**What the task asks**
In the Kumul Minerals text, change "provisions" to "clauses" and write out everything from "12. CONSTITUTIONS OF" down to "of this section.".

**Text**
☆ ☆ ☆ ☆ ☆ ☆ ☆

12. CONSTITUTIONS OF KUMUL MINERALS COMPANIES.


(1) The constitutions of each Kumul Minerals Company may contain provisions that give effect to but are not inconsistent with the provisions of this section.


(2) The constitutions of the Kumul Minerals Companies may contain provisions providing that –


(a) in the event of a vacancy in the office of a member of the Board of that company arising by operation of this section, the remaining members may act so long as their number is sufficient to constitute a quorum at a meeting of that company's Board; and


(b) the exercise of a power or the performance of a function of the Board of that company is not invalidated by reason only of a vacancy in the membership of that Board; and


(c) notwithstanding the discovery of –


(i) a defect in the appointment of a member of that company's Board; or


(ii) a person appointed as a member of that company's Board is subsequently disqualified from holding office as a member of that Board,


all meetings and acts of that company's Board and all acts of that person done before the discovery was made are valid as if the person had been or remained duly appointed and was not disqualified, and such provisions shall, by this section, be lawful and effective in accordance with their terms.


13. APPROVAL OF ANNUAL PLANS AND DIVIDEND DISTRIBUTIONS.


(1) Kumul Minerals Holdings or a subsidiary of Kumul Minerals Holdings shall not incur any expenditure, or acquire or dispose of any assets during an Accounting Period unless -


(a) the expenditure or acquisition or disposal of assets is made in accordance with the Annual Plan presented by Kumul Minerals Holdings to the Kumul Minerals Trustee and approved by the National Executive Council in accordance with this section; or


(b) the expenditure or acquisition or disposal of assets is presented by the Kumul Minerals Holdings to the Kumul Minerals Trustee and subsequently presented to the National Executive Council and approved by the National Executive Council; or


(c) the total expenditure and value of acquisition of assets in any Accounting Period incurred by Kumul Minerals Holdings and its subsidiaries on a consolidated or group basis does not exceed –


(i) K10,000,000.00; or


(ii) such other limit not exceeding K25,000,000.00 as may be determined by the Kumul Minerals Trustee and advised to Kumul Minerals Holdings from time to time; or


(iii) such other limit as may be advised by the Kumul Minerals Trustee to the National Executive Council and approved by the National Executive Council and advised to Kumul Minerals Holdings from time to time; or


(d) the total value of disposal of assets in any Accounting Period incurred by Kumul Minerals Holdings and its subsidiaries on a consolidated or group basis does not exceed –


(i) K10,000,000.00; or


(ii) such other limit not exceeding K25,000,000.00 as may be determined by the Kumul Minerals Trustee and advised to Kumul Minerals Holdings from time to time; or


(iii) such other limit as may be advised by the Kumul Minerals Trustee to the National Executive Council and approved by the National Executive Council and advised to Kumul Minerals Holdings from time to time.

☆ ☆ ☆ ☆ ☆ ☆ ☆

**Recorded data**
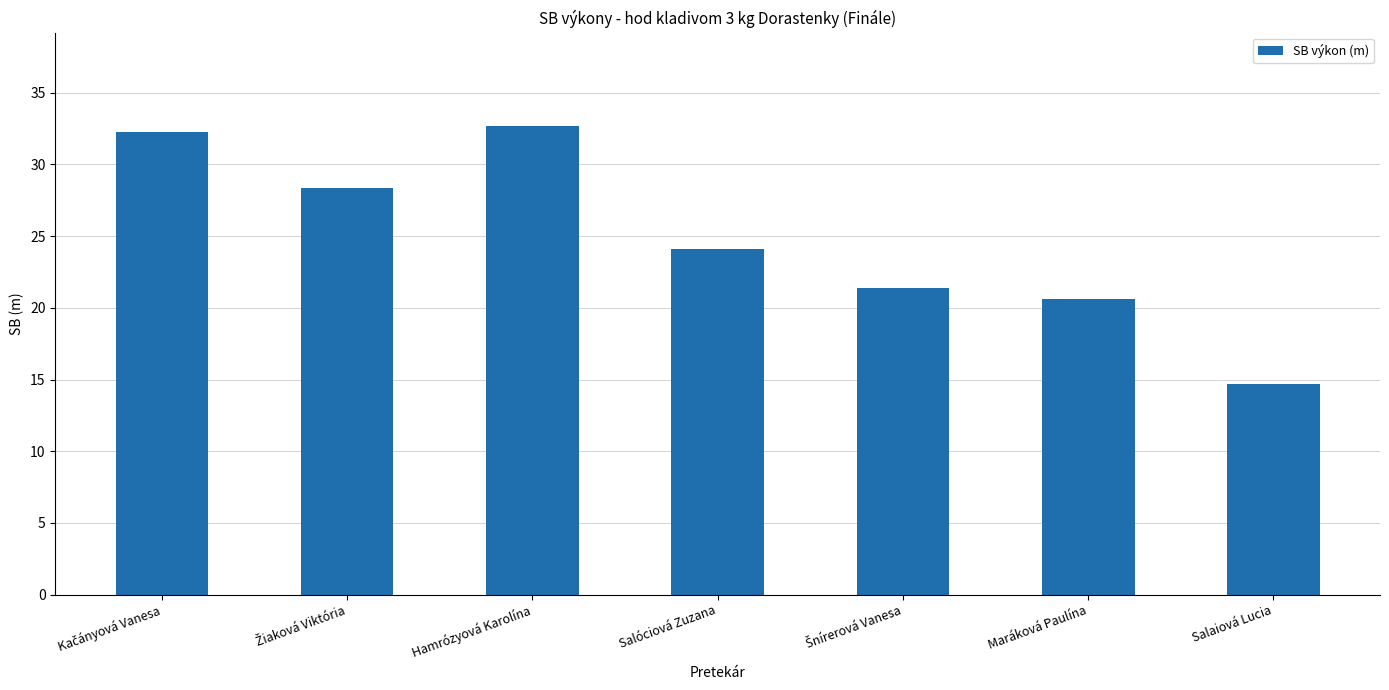

How many values exceed 24?

4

☆ ☆ ☆ ☆ ☆ ☆ ☆

**Task solution**
12. CONSTITUTIONS OF KUMUL MINERALS COMPANIES.


(1) The constitutions of each Kumul Minerals Company may contain clauses that give effect to but are not inconsistent with the clauses of this section.